Refund Policy for Online Payments
Our goal at Dermatology Group of the Carolinas is to serve your health care needs. We appreciate the trust you have placed in us, and we are committed to using protected health information about you responsibly. We understand that there may be reasons that a refund is requested. We ask that you call our office if you need to discuss a refund pertaining to an online payment that has been submitted.
We accept requests for prescription refills Monday-Thursday between 7:20 a.m. to 4:30 p.m., and Friday 7:20 a.m. to 1:00 p.m. We try to process all requests within 24 hours, but please allow two business days for refill requests to be processed. When you call for a refill, please press “option 2 (two)” on your touch-tone phone and be prepared to provide the patient name, patient phone number, prescription name, pharmacy name, and pharmacy phone number. Please note that it is our policy to require an office visit with one of our physicians within the past 12 months in order to receive a prescription refill. If necessary, we will be happy to schedule you an appointment.
New Patient Paperwork
Minor Consent to Treat
All minors MUST be accompanied by their Parent and/or Legal Guardian on their first visit to our office. The Legal Guardian must give consent and authorize treatments. They must also give consent to use and disclose the Minor’s health information for treatment, payment and health care operations; as well as, agree to pay all charges for any treatments or diagnostic procedures performed by Dermatology Group of the Carolinas. If the minor may be accompanied by someone other than his/her Legal Guardian in the future, then these individuals must be listed as approved and given permission to authorize treatment on those dates of service. All of these consents and authorizations can be found on our Minor Consent Form, and MUST be signed by a Parent and/or Legal Guardian.
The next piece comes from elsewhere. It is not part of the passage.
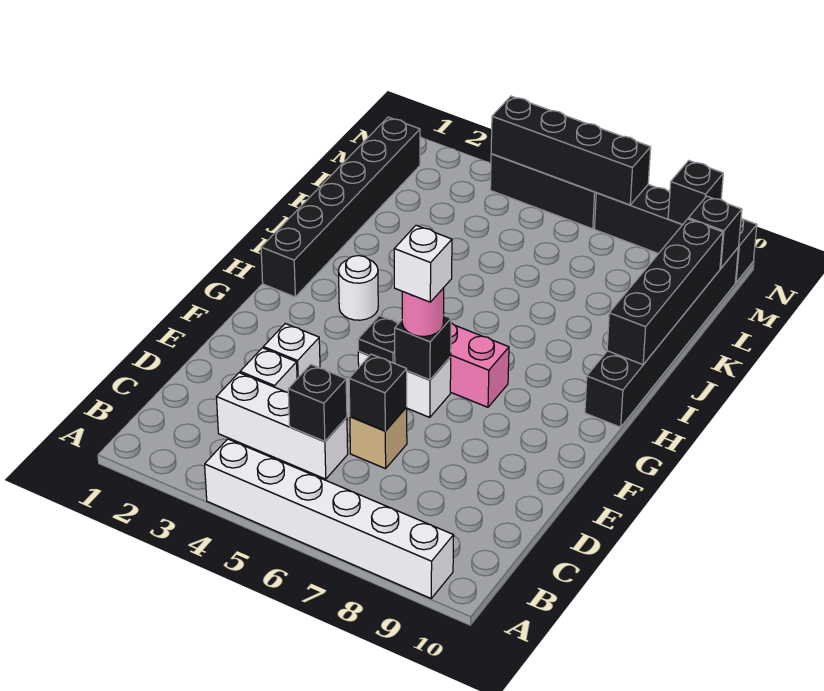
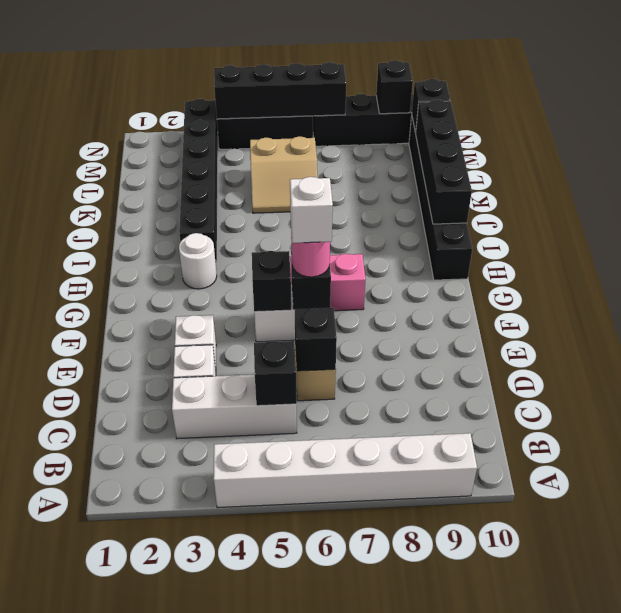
black 1x1 plate [358,316,399,363] -> black 1x1 brick [252,251,291,312]
black 1x6 brick [261,117,420,297] -> black 1x6 brick moved to [179,99,218,263]
none -> tan 2x2 slope [250,136,317,213]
Nondiscrimination and Accessibility Notice
Proficiency of Language Notice
Special Needs Patients (assisted living, nursing home, transportation)
Large populations of our patients are disabled and/or elderly, and live in various types of assisted living establishments. These patients must be accompanied by the family member, P.O.A., or responsible party legally designated to authorize treatment and give consent to use and disclose the patient’s health information for any treatments, payment and health care operations. With this understanding, it will not be acceptable for the facility and/or transportation service to drop the patient off to wait for a family member alone in our waiting room.
Dermatology Group of the Carolinas understands that patients often require a transportation service to bring them to and from their appointments. We will be more than willing to assist any ambulatory patients in contacting the transportation service at the conclusion of each appointment. However, if the patient arrives in a wheelchair, it is our policy that the patient be accompanied at ALL times by a responsible party other than our staff. The patient’s companion should be capable of meeting any personal needs the patient may have while in our office.
No Surprise Act
Under the No Surprises Act, you are entitled to an estimate of your medical bill by your provider if you are currently not insured or are opting not to use insurance.
A Good Faith Estimate is for the total expected cost of any non-emergency items or services that will provided to you. You may dispute your post-care bill if the cost is at least $400 more than your Good Faith Estimate.
For questions or more information about your right to a Good Faith Estimate, please visit www.cms.gov/nosurprises or call 1-877-696-6775.
COVID-19 Office Policies
If you have any COVID like symptoms, been diagnosed with, tested positive, currently awaiting results, or have been exposed to anyone who has tested positive for COVID-19 in the previous 10 days please call our office to reschedule.